(DATASET RECORDS Opens)

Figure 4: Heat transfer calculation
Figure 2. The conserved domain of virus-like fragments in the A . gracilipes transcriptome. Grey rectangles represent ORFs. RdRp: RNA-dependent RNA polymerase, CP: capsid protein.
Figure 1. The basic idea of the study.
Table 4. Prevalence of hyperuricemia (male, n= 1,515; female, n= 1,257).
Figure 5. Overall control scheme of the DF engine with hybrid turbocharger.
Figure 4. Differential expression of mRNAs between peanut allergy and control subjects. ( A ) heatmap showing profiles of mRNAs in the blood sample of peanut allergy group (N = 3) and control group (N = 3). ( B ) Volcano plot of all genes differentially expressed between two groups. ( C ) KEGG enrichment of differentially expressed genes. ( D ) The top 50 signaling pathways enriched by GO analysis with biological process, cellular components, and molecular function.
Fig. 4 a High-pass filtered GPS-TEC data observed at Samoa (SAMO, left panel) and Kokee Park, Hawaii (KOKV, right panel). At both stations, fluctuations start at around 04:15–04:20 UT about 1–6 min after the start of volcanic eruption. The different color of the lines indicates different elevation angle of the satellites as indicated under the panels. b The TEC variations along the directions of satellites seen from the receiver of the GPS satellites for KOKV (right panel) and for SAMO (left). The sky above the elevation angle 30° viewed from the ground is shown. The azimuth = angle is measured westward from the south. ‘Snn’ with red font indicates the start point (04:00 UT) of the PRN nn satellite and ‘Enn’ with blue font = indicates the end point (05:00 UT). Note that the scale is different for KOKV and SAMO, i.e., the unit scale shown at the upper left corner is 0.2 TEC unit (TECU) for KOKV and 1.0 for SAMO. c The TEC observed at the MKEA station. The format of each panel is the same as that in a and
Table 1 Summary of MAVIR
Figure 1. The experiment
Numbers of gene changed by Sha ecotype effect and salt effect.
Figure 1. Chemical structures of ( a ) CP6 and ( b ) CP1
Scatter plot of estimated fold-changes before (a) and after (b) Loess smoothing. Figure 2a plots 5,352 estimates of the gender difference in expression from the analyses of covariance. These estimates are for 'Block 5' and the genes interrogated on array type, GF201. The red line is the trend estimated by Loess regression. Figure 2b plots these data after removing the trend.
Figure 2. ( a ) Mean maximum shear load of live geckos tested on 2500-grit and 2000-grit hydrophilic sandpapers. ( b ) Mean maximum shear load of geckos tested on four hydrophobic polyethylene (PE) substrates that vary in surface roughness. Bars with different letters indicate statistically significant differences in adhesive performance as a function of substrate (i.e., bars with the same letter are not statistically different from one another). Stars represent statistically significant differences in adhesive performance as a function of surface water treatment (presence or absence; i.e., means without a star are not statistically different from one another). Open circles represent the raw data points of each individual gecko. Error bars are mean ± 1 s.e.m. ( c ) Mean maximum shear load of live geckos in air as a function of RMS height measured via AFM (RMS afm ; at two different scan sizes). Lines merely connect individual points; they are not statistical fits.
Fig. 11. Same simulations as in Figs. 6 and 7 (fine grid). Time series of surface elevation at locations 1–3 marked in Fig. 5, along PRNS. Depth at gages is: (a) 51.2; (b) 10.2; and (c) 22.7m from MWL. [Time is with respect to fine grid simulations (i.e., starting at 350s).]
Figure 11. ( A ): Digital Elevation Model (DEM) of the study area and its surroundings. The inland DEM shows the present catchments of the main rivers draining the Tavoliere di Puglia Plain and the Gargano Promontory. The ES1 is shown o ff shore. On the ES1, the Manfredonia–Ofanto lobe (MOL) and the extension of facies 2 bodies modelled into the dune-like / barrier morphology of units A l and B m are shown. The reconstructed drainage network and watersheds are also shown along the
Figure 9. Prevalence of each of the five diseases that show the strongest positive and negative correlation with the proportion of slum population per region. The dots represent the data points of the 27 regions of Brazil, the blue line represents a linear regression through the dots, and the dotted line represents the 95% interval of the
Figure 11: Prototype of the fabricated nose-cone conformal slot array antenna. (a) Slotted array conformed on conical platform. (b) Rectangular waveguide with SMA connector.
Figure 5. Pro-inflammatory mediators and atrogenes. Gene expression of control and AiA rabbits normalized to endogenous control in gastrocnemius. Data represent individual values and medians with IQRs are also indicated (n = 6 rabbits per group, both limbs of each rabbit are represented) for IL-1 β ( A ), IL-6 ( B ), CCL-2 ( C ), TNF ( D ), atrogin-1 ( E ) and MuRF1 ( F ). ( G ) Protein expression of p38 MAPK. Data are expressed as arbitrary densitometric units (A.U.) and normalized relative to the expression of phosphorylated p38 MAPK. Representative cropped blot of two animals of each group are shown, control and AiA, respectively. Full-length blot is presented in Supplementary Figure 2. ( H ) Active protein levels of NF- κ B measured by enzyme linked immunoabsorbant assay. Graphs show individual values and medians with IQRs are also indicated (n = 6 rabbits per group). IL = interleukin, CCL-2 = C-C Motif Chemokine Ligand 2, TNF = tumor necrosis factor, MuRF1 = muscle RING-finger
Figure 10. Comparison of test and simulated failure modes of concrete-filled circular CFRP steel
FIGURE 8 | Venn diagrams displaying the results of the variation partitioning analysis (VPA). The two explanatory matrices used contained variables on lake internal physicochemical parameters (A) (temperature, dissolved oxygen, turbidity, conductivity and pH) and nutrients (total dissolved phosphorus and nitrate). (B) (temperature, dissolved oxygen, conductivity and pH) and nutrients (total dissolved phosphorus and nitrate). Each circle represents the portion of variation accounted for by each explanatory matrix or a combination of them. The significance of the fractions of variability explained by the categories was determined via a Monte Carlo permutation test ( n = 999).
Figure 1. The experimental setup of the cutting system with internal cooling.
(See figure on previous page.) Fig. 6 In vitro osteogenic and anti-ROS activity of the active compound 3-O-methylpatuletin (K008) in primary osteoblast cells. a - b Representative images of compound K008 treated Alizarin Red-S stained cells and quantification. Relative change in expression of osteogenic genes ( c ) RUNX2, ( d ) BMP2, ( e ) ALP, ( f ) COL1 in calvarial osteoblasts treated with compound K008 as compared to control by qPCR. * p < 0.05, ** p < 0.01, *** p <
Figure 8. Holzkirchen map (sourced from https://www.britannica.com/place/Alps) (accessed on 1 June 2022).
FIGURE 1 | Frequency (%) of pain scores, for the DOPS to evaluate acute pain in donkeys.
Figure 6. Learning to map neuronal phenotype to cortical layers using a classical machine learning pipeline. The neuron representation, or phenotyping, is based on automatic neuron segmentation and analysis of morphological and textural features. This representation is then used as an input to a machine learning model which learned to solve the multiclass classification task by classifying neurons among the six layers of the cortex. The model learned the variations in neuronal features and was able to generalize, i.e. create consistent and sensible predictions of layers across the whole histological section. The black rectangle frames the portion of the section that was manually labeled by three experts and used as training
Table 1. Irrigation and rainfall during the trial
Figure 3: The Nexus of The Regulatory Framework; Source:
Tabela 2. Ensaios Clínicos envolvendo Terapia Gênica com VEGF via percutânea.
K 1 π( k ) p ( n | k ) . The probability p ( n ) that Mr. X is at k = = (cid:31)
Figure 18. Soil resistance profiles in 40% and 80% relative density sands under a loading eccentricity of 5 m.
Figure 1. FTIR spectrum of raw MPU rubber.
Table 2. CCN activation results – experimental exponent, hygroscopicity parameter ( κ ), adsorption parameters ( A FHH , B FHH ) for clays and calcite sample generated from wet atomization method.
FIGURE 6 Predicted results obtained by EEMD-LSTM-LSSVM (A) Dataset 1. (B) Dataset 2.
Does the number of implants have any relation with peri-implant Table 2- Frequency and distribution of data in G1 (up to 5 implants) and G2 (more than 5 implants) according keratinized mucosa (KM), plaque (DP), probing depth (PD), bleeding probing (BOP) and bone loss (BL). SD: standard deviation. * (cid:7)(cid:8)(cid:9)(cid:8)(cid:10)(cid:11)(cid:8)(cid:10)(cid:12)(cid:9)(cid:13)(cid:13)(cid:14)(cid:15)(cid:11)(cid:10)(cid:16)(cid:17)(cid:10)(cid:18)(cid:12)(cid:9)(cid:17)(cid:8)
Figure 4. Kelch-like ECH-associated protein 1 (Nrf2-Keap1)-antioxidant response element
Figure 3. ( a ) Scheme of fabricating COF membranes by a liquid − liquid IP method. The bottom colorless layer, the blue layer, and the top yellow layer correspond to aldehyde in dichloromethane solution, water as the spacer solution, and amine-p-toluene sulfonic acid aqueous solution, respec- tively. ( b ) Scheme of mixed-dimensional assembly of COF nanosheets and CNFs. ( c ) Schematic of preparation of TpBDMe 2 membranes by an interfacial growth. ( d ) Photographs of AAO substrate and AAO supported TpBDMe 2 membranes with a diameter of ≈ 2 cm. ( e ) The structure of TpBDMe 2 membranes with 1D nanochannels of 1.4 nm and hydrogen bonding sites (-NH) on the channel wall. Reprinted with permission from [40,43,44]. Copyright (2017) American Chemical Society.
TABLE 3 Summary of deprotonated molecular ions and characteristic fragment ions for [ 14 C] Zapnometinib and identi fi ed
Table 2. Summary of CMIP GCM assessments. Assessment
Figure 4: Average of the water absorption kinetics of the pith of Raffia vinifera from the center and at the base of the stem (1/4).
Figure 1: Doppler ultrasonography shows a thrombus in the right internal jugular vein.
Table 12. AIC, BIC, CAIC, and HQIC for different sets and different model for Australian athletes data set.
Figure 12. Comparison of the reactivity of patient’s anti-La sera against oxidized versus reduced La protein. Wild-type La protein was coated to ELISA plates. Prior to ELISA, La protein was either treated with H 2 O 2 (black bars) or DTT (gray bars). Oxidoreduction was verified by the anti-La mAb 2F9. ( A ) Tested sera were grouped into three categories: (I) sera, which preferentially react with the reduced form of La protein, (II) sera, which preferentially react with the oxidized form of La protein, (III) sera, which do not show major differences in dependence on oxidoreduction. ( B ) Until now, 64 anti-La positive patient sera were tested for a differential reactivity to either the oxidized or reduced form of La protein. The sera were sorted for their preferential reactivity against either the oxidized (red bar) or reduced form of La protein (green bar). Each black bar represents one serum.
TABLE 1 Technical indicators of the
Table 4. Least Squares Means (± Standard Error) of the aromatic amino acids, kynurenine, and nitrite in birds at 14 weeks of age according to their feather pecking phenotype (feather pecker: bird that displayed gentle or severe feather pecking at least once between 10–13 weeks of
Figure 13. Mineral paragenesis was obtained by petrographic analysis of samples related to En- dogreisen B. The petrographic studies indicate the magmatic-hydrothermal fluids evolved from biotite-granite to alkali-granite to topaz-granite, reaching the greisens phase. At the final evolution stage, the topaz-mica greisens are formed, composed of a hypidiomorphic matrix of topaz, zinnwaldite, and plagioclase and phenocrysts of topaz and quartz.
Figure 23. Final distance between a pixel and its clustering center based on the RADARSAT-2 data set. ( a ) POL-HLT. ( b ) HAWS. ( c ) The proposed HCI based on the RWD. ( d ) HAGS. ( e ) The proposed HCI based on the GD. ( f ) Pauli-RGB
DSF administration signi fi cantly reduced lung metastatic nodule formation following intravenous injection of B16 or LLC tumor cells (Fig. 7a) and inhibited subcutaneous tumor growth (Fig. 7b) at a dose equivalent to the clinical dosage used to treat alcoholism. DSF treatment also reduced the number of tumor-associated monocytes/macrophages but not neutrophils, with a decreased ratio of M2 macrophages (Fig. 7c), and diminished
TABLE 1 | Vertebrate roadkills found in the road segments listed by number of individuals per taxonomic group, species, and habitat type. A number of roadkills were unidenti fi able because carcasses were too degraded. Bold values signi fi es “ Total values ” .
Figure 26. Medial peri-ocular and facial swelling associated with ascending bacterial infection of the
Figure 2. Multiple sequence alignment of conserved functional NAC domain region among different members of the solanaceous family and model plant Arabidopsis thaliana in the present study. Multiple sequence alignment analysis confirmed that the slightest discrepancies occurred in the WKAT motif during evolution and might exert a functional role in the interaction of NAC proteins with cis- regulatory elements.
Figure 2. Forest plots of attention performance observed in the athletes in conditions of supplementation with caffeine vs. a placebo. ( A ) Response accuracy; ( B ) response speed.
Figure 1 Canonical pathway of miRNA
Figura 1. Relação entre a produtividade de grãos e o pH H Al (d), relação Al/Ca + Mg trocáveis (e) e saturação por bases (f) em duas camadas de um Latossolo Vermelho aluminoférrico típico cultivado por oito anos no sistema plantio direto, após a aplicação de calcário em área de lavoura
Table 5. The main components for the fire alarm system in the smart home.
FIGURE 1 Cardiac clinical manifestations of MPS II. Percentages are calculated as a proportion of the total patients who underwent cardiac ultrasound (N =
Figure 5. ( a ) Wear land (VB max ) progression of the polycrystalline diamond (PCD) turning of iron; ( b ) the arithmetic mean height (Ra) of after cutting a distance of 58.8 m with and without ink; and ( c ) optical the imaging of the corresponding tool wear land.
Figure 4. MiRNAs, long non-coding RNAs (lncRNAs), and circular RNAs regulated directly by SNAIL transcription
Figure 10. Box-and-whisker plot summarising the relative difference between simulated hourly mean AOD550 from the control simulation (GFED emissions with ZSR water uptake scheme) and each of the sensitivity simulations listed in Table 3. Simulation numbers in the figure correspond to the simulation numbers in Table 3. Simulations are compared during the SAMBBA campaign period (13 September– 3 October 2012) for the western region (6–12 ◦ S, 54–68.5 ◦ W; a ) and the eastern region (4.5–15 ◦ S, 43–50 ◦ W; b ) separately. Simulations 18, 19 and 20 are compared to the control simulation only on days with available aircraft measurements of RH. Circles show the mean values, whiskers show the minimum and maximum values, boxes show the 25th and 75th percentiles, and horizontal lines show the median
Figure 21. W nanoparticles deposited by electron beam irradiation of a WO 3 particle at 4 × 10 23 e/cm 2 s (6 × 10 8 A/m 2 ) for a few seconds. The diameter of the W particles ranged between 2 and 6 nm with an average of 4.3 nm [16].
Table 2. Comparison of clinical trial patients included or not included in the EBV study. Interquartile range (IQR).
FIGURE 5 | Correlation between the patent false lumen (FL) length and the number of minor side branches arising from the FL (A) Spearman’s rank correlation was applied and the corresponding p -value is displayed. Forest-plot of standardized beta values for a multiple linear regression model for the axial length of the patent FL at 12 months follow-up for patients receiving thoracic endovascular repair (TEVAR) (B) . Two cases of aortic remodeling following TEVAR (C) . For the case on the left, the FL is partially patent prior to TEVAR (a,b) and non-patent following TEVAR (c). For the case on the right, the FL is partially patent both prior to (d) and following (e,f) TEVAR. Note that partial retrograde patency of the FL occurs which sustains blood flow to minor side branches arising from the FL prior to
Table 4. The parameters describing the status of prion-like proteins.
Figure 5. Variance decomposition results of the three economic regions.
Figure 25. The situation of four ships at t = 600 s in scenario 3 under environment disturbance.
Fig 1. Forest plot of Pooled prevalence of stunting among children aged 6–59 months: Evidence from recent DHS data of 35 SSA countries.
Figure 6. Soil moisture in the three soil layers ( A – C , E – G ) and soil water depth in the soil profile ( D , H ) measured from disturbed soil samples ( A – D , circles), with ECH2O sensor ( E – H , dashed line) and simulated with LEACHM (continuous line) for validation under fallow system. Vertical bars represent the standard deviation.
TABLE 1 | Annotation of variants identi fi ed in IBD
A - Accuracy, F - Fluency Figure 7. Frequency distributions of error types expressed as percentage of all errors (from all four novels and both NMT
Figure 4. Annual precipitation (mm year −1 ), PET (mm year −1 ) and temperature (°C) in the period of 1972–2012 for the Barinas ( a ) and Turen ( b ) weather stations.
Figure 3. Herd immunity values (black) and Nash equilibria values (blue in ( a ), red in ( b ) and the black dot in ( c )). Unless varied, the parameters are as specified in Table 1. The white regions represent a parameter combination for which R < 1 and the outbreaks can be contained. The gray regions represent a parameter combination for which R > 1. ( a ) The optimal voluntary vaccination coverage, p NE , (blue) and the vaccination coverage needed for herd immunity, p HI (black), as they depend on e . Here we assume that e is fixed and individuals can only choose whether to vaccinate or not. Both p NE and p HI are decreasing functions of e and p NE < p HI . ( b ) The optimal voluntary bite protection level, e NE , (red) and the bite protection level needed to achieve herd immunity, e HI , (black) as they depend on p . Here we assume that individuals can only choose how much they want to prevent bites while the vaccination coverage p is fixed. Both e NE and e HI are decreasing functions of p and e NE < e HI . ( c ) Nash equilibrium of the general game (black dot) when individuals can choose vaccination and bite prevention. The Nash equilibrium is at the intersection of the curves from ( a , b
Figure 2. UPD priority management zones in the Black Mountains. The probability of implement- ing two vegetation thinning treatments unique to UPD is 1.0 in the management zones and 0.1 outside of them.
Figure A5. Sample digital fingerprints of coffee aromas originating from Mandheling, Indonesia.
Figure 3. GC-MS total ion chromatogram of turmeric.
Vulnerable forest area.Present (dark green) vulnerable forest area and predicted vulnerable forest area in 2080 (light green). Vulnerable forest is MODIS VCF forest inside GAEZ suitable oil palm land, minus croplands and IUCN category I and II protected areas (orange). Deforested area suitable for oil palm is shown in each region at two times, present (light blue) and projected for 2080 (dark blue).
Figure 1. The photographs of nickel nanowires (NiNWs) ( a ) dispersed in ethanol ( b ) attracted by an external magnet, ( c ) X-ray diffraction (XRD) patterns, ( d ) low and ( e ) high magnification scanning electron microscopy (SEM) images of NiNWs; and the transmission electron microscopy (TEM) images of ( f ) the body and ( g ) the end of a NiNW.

(DATASET RECORDS Closes)

PROBLEM TO SOLVE: The output must consist solely of the lines from the first line of the records through the line containing "Figure 4. Differential", reproduced exactly.

PROBLEM SOLUTION:
Figure 4: Heat transfer calculation
Figure 2. The conserved domain of virus-like fragments in the A . gracilipes transcriptome. Grey rectangles represent ORFs. RdRp: RNA-dependent RNA polymerase, CP: capsid protein.
Figure 1. The basic idea of the study.
Table 4. Prevalence of hyperuricemia (male, n= 1,515; female, n= 1,257).
Figure 5. Overall control scheme of the DF engine with hybrid turbocharger.
Figure 4. Differential expression of mRNAs between peanut allergy and control subjects. ( A ) heatmap showing profiles of mRNAs in the blood sample of peanut allergy group (N = 3) and control group (N = 3). ( B ) Volcano plot of all genes differentially expressed between two groups. ( C ) KEGG enrichment of differentially expressed genes. ( D ) The top 50 signaling pathways enriched by GO analysis with biological process, cellular components, and molecular function.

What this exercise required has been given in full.